Ford has a new video that is making the rounds that shows what the automaker is doing with 3D printing for some automobile parts. The video outlines how Ford plans to use 3D printers that create metal parts from Desktop Metal. In March 2018, Ford led an investment round for Desktop Metal that saw the company raise $65 million. The fruits of Ford’s part of that investment are now being touted.
Ford has been using several Desktop Metal Studio 3D printing systems for prototyping, and the same 3D printers are now being implemented for part production. The video here comes from a reseller of Desktop Metal 3D printing systems called Proto3000. In the video, Ken Washington, Ford VP of Research and Advanced Engineering, and CTO for Ford Motor Company talks about how Ford is developing its factory of the future vision and leaning heavily on virtual design, 3D scanning, and 3D printer systems.
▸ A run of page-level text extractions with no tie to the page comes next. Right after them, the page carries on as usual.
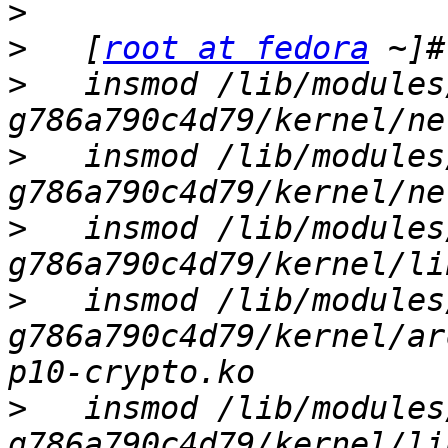
>
>
   [
root at fedora
>
   insmod /lib/modules
>
   insmod /lib/modules
>
   insmod /lib/modules
>
   insmod /lib/modules
g786a790c4d79/kernel/ar
>
   insmod /lib/modules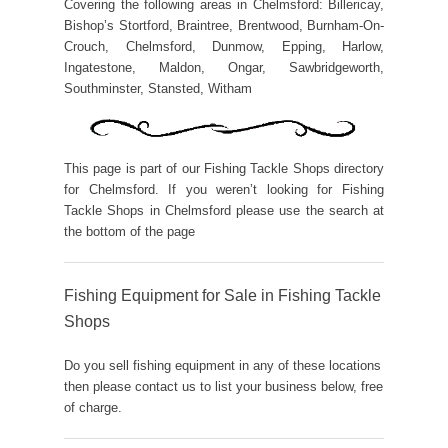
Covering the following areas in Chelmsford: Billericay,
Bishop’s Stortford, Braintree, Brentwood, Burnham-On-
Crouch, Chelmsford, Dunmow, Epping, Harlow,
Ingatestone, Maldon, Ongar, Sawbridgeworth,
Southminster, Stansted, Witham
This page is part of our Fishing Tackle Shops directory
for Chelmsford. If you weren’t looking for Fishing
Tackle Shops in Chelmsford please use the search at
the bottom of the page
Fishing Equipment for Sale in Fishing Tackle
Shops
Do you sell fishing equipment in any of these locations
then please contact us to list your business below, free
of charge.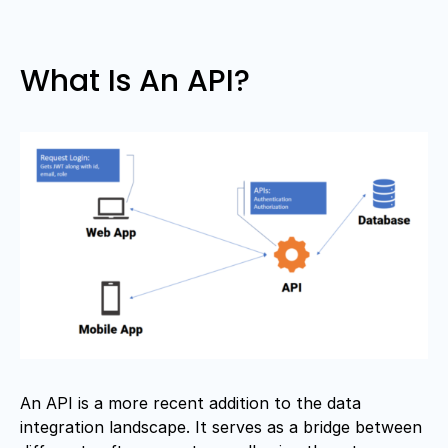
What Is An API?
An API is a more recent addition to the data
integration landscape. It serves as a bridge between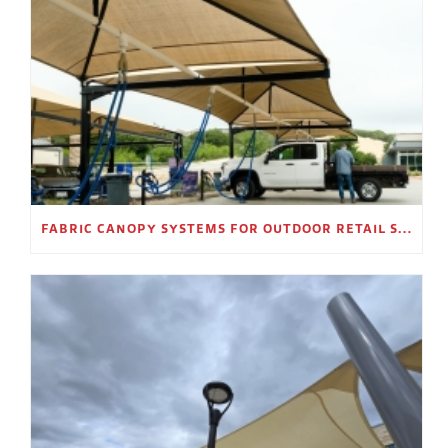
FABRIC CANOPY SYSTEMS FOR OUTDOOR RETAIL SPACES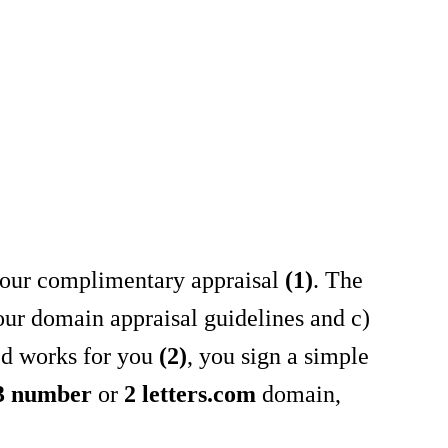
ou our complimentary appraisal
(1)
. The
 our domain appraisal guidelines and c)
sed works for you
(2)
, you sign a simple
 3 number
or
2 letters.com
domain,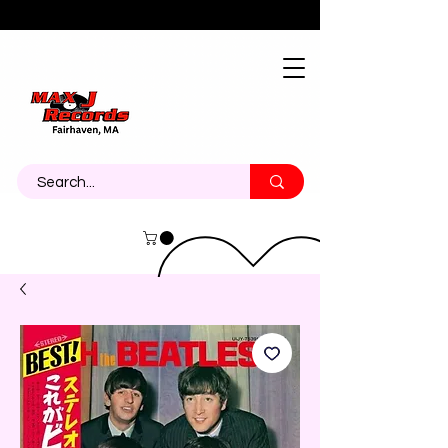
About
Contact
Call Us 774-473-7464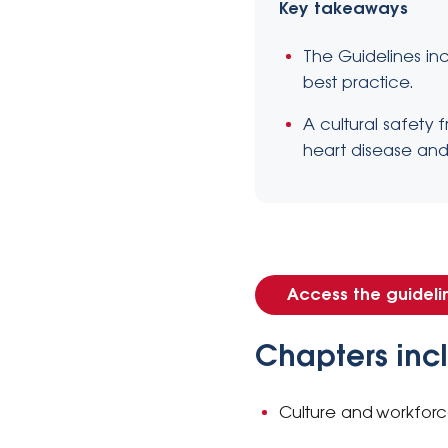
Key takeaways
The Guidelines in
best practice.
A cultural safety
heart disease and 
Access the guideli
Chapters inc
Culture and workfor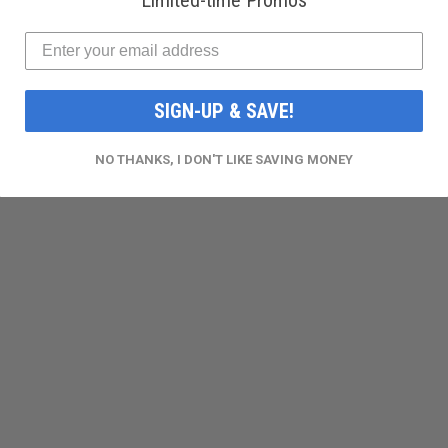
Limited-time Promos
SIGN-UP & SAVE!
NO THANKS, I DON'T LIKE SAVING MONEY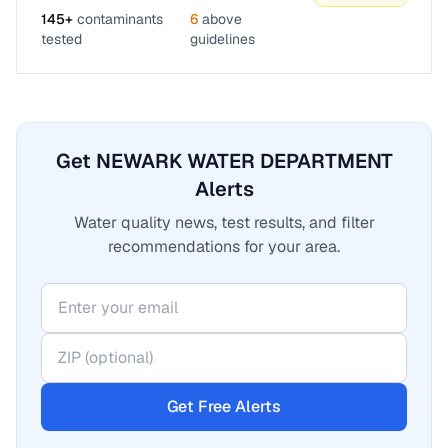
145
+
contaminants
6
above
tested
guidelines
Get NEWARK WATER DEPARTMENT
Alerts
Water quality news, test results, and filter
recommendations for your area.
Get Free Alerts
Washington states that Ford has been 3D printing prototypes, jigs, fixtures, and performing some short-run production on the Desktop Metal Studio System. Washington mentioned that in a specific geographic market, Ford needed a part to cover an electric plug that was only required in that one specific market. Rather than having to modify at-scale F-150 manufacturing processes, Ford was able to 3D print the part in quantities needed just for that market.
Ford is now ready to move into producing larger batches of parts using the very fast binder jetting process. Ford has been 3D printing some interesting car parts, including a lightweight brake disk that it applied for a patent on last year. Ford has also 3D printed HVAC parts for the Ford Focus and parking brake brackets for the 2020 GT500.